» TO-DO ITEM
Your job is to write out each record exactly, leaving none out.

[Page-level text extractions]

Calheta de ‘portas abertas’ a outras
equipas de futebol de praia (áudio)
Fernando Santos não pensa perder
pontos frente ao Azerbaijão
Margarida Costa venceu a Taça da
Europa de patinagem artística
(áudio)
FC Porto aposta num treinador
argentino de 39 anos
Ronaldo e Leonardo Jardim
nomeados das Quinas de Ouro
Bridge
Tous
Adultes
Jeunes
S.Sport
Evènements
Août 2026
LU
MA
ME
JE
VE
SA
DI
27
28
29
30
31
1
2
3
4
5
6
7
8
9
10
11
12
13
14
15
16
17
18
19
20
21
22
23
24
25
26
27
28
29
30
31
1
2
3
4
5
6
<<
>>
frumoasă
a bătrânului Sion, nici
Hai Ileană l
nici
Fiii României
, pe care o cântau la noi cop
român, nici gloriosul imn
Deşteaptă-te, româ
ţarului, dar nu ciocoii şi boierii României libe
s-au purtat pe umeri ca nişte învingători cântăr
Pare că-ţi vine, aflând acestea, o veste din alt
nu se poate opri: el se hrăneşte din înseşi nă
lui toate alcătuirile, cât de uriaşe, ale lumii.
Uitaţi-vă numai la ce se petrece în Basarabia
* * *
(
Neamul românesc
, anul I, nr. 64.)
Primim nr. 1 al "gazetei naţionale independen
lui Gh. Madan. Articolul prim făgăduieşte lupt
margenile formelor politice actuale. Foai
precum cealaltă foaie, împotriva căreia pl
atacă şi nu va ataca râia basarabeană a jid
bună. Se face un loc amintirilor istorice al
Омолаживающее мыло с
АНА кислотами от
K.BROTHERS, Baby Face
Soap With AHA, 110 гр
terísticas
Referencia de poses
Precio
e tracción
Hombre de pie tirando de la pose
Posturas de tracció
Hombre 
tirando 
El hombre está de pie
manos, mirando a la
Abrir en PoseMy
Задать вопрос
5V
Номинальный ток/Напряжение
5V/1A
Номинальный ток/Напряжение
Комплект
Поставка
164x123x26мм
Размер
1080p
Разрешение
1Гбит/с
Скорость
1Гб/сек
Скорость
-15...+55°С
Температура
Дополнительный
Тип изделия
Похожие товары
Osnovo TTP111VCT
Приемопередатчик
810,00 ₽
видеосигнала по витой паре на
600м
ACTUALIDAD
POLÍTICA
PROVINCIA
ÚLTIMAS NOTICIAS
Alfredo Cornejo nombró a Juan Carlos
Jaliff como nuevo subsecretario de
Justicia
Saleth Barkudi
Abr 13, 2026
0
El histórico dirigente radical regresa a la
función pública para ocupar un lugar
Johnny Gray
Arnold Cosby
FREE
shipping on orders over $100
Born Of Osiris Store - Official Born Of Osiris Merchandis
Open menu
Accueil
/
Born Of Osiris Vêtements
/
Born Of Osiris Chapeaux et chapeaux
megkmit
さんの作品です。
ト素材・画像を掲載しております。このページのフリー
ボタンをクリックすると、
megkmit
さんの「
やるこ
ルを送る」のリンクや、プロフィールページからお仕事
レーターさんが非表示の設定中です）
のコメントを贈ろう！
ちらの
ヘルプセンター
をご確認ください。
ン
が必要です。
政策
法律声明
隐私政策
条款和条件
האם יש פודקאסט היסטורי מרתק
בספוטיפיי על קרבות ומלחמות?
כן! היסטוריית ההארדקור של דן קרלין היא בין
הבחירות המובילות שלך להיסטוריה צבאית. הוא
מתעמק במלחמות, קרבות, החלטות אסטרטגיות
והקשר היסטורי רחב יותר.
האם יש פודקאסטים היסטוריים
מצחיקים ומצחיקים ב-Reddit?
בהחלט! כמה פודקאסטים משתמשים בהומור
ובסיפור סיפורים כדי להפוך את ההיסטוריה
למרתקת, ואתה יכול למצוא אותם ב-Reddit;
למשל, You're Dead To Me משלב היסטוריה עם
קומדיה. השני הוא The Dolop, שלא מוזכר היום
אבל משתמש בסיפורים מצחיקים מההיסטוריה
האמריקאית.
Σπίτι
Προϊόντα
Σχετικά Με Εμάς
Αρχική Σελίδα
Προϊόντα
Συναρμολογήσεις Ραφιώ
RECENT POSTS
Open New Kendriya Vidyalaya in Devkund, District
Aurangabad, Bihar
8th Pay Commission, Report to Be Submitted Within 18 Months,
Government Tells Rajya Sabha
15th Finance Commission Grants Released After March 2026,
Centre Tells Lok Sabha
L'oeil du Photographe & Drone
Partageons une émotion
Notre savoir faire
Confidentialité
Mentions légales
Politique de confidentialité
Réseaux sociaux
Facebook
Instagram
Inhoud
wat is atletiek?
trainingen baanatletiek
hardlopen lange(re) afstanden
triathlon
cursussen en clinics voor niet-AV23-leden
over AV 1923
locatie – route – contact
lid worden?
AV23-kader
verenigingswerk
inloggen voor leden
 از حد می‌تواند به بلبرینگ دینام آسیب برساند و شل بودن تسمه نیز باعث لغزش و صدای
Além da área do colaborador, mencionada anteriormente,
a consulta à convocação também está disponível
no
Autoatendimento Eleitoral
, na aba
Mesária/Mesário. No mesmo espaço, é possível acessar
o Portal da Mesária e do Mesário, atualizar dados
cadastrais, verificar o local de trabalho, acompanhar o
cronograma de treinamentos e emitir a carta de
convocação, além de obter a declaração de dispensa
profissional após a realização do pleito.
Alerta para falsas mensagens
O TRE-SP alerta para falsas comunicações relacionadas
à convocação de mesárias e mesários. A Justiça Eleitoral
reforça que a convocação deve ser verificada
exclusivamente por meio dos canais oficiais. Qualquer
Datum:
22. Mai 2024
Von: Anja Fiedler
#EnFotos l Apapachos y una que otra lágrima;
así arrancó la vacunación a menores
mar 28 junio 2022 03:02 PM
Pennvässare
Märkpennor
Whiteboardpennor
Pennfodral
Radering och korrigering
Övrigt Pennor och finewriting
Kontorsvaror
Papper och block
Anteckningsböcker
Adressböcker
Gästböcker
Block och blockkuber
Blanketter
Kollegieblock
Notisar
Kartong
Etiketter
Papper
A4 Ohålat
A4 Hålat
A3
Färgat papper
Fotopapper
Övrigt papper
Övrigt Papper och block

» COMPLETED EXERCISE
Calheta de ‘portas abertas’ a outras
equipas de futebol de praia (áudio)
Fernando Santos não pensa perder
pontos frente ao Azerbaijão
Margarida Costa venceu a Taça da
Europa de patinagem artística
(áudio)
FC Porto aposta num treinador
argentino de 39 anos
Ronaldo e Leonardo Jardim
nomeados das Quinas de Ouro
Bridge
Tous
Adultes
Jeunes
S.Sport
Evènements
Août 2026
LU
MA
ME
JE
VE
SA
DI
27
28
29
30
31
1
2
3
4
5
6
7
8
9
10
11
12
13
14
15
16
17
18
19
20
21
22
23
24
25
26
27
28
29
30
31
1
2
3
4
5
6
<<
>>
frumoasă
a bătrânului Sion, nici
Hai Ileană l
nici
Fiii României
, pe care o cântau la noi cop
român, nici gloriosul imn
Deşteaptă-te, româ
ţarului, dar nu ciocoii şi boierii României libe
s-au purtat pe umeri ca nişte învingători cântăr
Pare că-ţi vine, aflând acestea, o veste din alt
nu se poate opri: el se hrăneşte din înseşi nă
lui toate alcătuirile, cât de uriaşe, ale lumii.
Uitaţi-vă numai la ce se petrece în Basarabia
* * *
(
Neamul românesc
, anul I, nr. 64.)
Primim nr. 1 al "gazetei naţionale independen
lui Gh. Madan. Articolul prim făgăduieşte lupt
margenile formelor politice actuale. Foai
precum cealaltă foaie, împotriva căreia pl
atacă şi nu va ataca râia basarabeană a jid
bună. Se face un loc amintirilor istorice al
Омолаживающее мыло с
АНА кислотами от
K.BROTHERS, Baby Face
Soap With AHA, 110 гр
terísticas
Referencia de poses
Precio
e tracción
Hombre de pie tirando de la pose
Posturas de tracció
Hombre 
tirando 
El hombre está de pie
manos, mirando a la
Abrir en PoseMy
Задать вопрос
5V
Номинальный ток/Напряжение
5V/1A
Номинальный ток/Напряжение
Комплект
Поставка
164x123x26мм
Размер
1080p
Разрешение
1Гбит/с
Скорость
1Гб/сек
Скорость
-15...+55°С
Температура
Дополнительный
Тип изделия
Похожие товары
Osnovo TTP111VCT
Приемопередатчик
810,00 ₽
видеосигнала по витой паре на
600м
ACTUALIDAD
POLÍTICA
PROVINCIA
ÚLTIMAS NOTICIAS
Alfredo Cornejo nombró a Juan Carlos
Jaliff como nuevo subsecretario de
Justicia
Saleth Barkudi
Abr 13, 2026
0
El histórico dirigente radical regresa a la
función pública para ocupar un lugar
Johnny Gray
Arnold Cosby
FREE
shipping on orders over $100
Born Of Osiris Store - Official Born Of Osiris Merchandis
Open menu
Accueil
/
Born Of Osiris Vêtements
/
Born Of Osiris Chapeaux et chapeaux
megkmit
さんの作品です。
ト素材・画像を掲載しております。このページのフリー
ボタンをクリックすると、
megkmit
さんの「
やるこ
ルを送る」のリンクや、プロフィールページからお仕事
レーターさんが非表示の設定中です）
のコメントを贈ろう！
ちらの
ヘルプセンター
をご確認ください。
ン
が必要です。
政策
法律声明
隐私政策
条款和条件
האם יש פודקאסט היסטורי מרתק
בספוטיפיי על קרבות ומלחמות?
כן! היסטוריית ההארדקור של דן קרלין היא בין
הבחירות המובילות שלך להיסטוריה צבאית. הוא
מתעמק במלחמות, קרבות, החלטות אסטרטגיות
והקשר היסטורי רחב יותר.
האם יש פודקאסטים היסטוריים
מצחיקים ומצחיקים ב-Reddit?
בהחלט! כמה פודקאסטים משתמשים בהומור
ובסיפור סיפורים כדי להפוך את ההיסטוריה
למרתקת, ואתה יכול למצוא אותם ב-Reddit;
למשל, You're Dead To Me משלב היסטוריה עם
קומדיה. השני הוא The Dolop, שלא מוזכר היום
אבל משתמש בסיפורים מצחיקים מההיסטוריה
האמריקאית.
Σπίτι
Προϊόντα
Σχετικά Με Εμάς
Αρχική Σελίδα
Προϊόντα
Συναρμολογήσεις Ραφιώ
RECENT POSTS
Open New Kendriya Vidyalaya in Devkund, District
Aurangabad, Bihar
8th Pay Commission, Report to Be Submitted Within 18 Months,
Government Tells Rajya Sabha
15th Finance Commission Grants Released After March 2026,
Centre Tells Lok Sabha
L'oeil du Photographe & Drone
Partageons une émotion
Notre savoir faire
Confidentialité
Mentions légales
Politique de confidentialité
Réseaux sociaux
Facebook
Instagram
Inhoud
wat is atletiek?
trainingen baanatletiek
hardlopen lange(re) afstanden
triathlon
cursussen en clinics voor niet-AV23-leden
over AV 1923
locatie – route – contact
lid worden?
AV23-kader
verenigingswerk
inloggen voor leden
 از حد می‌تواند به بلبرینگ دینام آسیب برساند و شل بودن تسمه نیز باعث لغزش و صدای
Além da área do colaborador, mencionada anteriormente,
a consulta à convocação também está disponível
no
Autoatendimento Eleitoral
, na aba
Mesária/Mesário. No mesmo espaço, é possível acessar
o Portal da Mesária e do Mesário, atualizar dados
cadastrais, verificar o local de trabalho, acompanhar o
cronograma de treinamentos e emitir a carta de
convocação, além de obter a declaração de dispensa
profissional após a realização do pleito.
Alerta para falsas mensagens
O TRE-SP alerta para falsas comunicações relacionadas
à convocação de mesárias e mesários. A Justiça Eleitoral
reforça que a convocação deve ser verificada
exclusivamente por meio dos canais oficiais. Qualquer
Datum:
22. Mai 2024
Von: Anja Fiedler
#EnFotos l Apapachos y una que otra lágrima;
así arrancó la vacunación a menores
mar 28 junio 2022 03:02 PM
Pennvässare
Märkpennor
Whiteboardpennor
Pennfodral
Radering och korrigering
Övrigt Pennor och finewriting
Kontorsvaror
Papper och block
Anteckningsböcker
Adressböcker
Gästböcker
Block och blockkuber
Blanketter
Kollegieblock
Notisar
Kartong
Etiketter
Papper
A4 Ohålat
A4 Hålat
A3
Färgat papper
Fotopapper
Övrigt papper
Övrigt Papper och block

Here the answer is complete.